Senate Democrats on Wednesday urged President Donald Trump to withdraw Brett Kavanaugh’s nomination to the Supreme Court after a third woman came forward accusing him of sexual misconduct.
Meanwhile, much of the early Republican reaction, including President Trump’s, zeroed in on the involvement of lawyer Michael Avenatti, who represents both Stormy Daniels — who has said she was paid for her silence about an affair with Trump before he became president — and Julie Swetnick, the latest women to come forward alleging misconduct against Kavanaugh.
In a letter, all 10 Democratic members of the Senate Judiciary Committee called on Trump to either withdraw Kavanaugh from consideration, or order an FBI investigation “into all allegations.”
“The standard of character and fitness for a position on the nation’s highest court must be higher than this. Judge Kavanaugh has staunchly declared his respect for women and issued blanket denials of any possible misconduct, but those declarations are in serious doubt,” the lawmakers wrote.
Moments after the allegations — which NBC News has not independently verified and were firmly denied by Kavanaugh — were made public, Democratic Minority Leader Chuck Schumer, D-N.Y., said Kavanaugh should step aside. He also implored Republicans to “immediately suspend the proceedings related to” the judge’s nomination.
“I strongly believe Judge Kavanaugh should withdraw from consideration. If he will not, at the very least, the hearing and vote should be postponed while the FBI investigates all of these allegations,” Schumer said.
Sen. Jeff Merkley, D-Ore., said he was planning to file a lawsuit to halt Kavanaugh’s confirmation process “due to unconstitutional presidential interference.”
In a statement, Merkley’s office said it would file a suit “arguing that the Trump Administration’s unprecedented withholding of substantial parts of Judge Brett Kavanaugh’s record has violated the constitutional separation of powers by preventing Senators from fulfilling their constitutional duty of advice and consent on the President’s nominee to the Supreme Court of the United States.”
Merkley’s office said the senator would “ask the courts to intervene to prevent the process from continuing until Kavanaugh’s full record is available for public scrutiny.”
Meanwhile, Sen. Richard Blumenthal, D-Conn., a member of the Senate Judiciary Committee, told reporters that he would launch an investigation into Kavanaugh, even if he was confirmed and made it onto the Supreme Court.
The intensifying responses emerged after a woman accused Kavanaugh of engaging in repeated lewd behavior with women at parties in the early 1980s, and of putting drugs or alcohol in punch to cause women to become inebriated so they could be “gang raped” by a group of male partygoers.
The woman, Julie Swetnick, said that she was the victim of one of these gang rapes in approximately 1982. She did not allege that Kavanaugh participated in the rape, but said he and his friend Mark Judge were present when it occurred, adding that she was incapacitated by a drug placed in her drink without her consent and was unable to fight off her attackers.

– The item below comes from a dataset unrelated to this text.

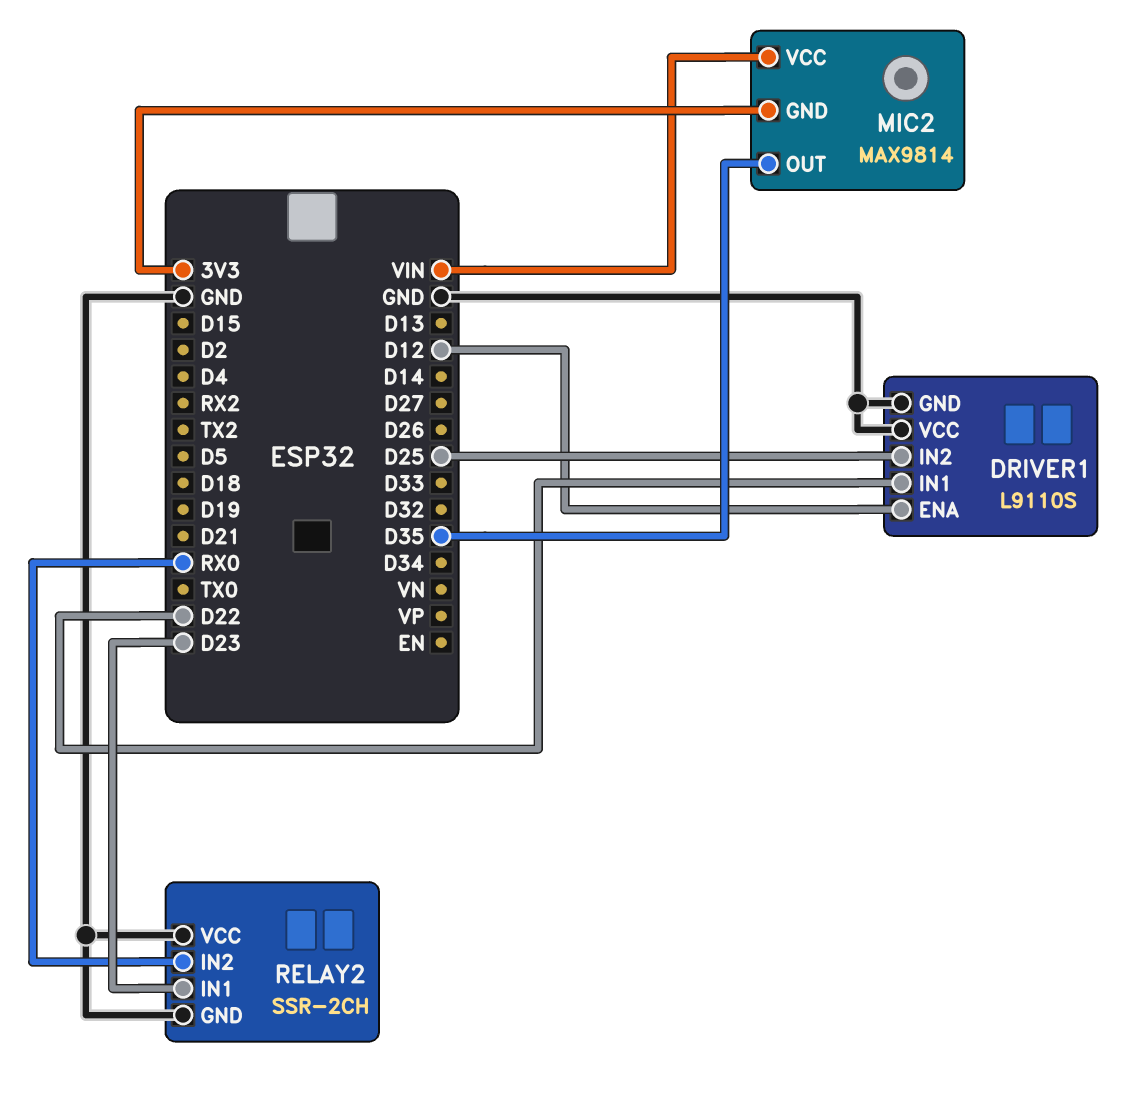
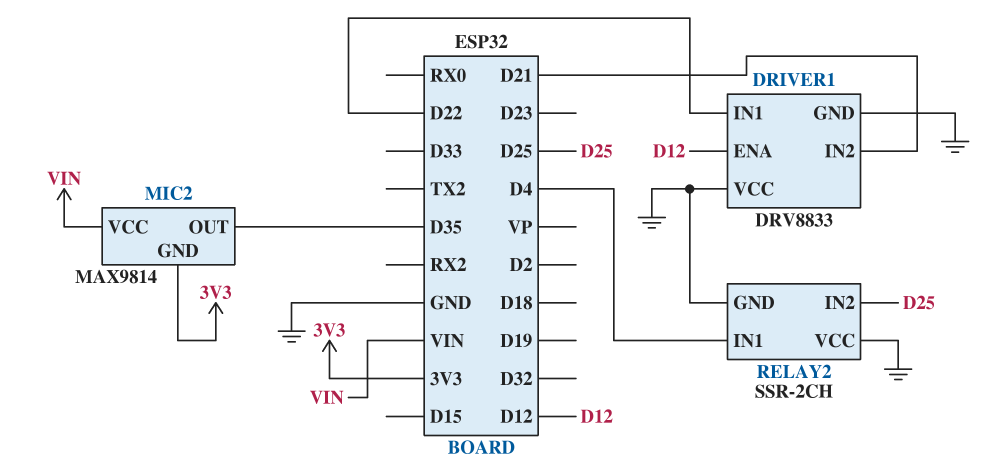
DRIVER1: L9110S -> DRV8833
DRIVER1 pin IN2: D25 -> D21
RELAY2 pin IN1: D23 -> D4
RELAY2 pin IN2: RX0 -> D25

Swetnick’s sworn declaration was released by lawyer Michael Avenatti.
“This is ridiculous and from the Twilight Zone,” Kavanaugh said in a statement given to reporters by the White House. “I don’t know who this is and this never happened.”
Avenatti’s involvement was an early focus of GOP reaction.
President Trump and Avenatti tangled on Twitter Wednesday afternoon, as Trump looked to use the high-profile lawyer’s involvement to discredit the latest allegations. “Avenatti is a third rate lawyer who is good at making false accusations, like he did on me and like he is now doing on Judge Brett Kavanaugh,” Trump tweeted. “He is just looking for attention and doesn’t want people to look at his past record and relationships – a total low-life!”
Sen. Lindsey Graham, R-S.C., echoed the point.
“From my view, just when you thought it couldn’t get any worse, it just did. The lawyer to porn stars has just taken this debacle to an even lower level,” Graham said in a statementadding added that he hoped people would be “highly suspicious” of the “outrageous, internally inconsistent” affidavit.
“[Kavanaugh] is a decent man who has lived an honorable life and is being smeared by the likes of Michael Avenatti,” said Graham. “I very much believe in allowing people to be heard. But I am not going to be played, and I’m not going to have my intelligence insulted by the Michael Avenattis of the world. I will not be a participant in wholesale character assassination that defies credibility.”
Meanwhile, Sen. Jeff Flake, R-Ariz. — a GOP Trump critic who is considered an essential swing vote — did not address the latest allegations in remarks on the Senate floor Wednesday afternoon on the upcoming Kavanaugh hearing, striking a measured tone.
“Tomorrow, we have a hearing. Many members of this body, from both parties, have already made up their minds, on the record, in advance of this hearing. They will presumably hear what they want to hear and disregard the rest. One is tempted to ask, why even bother to have a hearing?” he asked.
“…I am not psychic. I am not gifted with clairvoyance. Given these limitations, I will have to listen to the testimony before I make up my mind about the testimony.”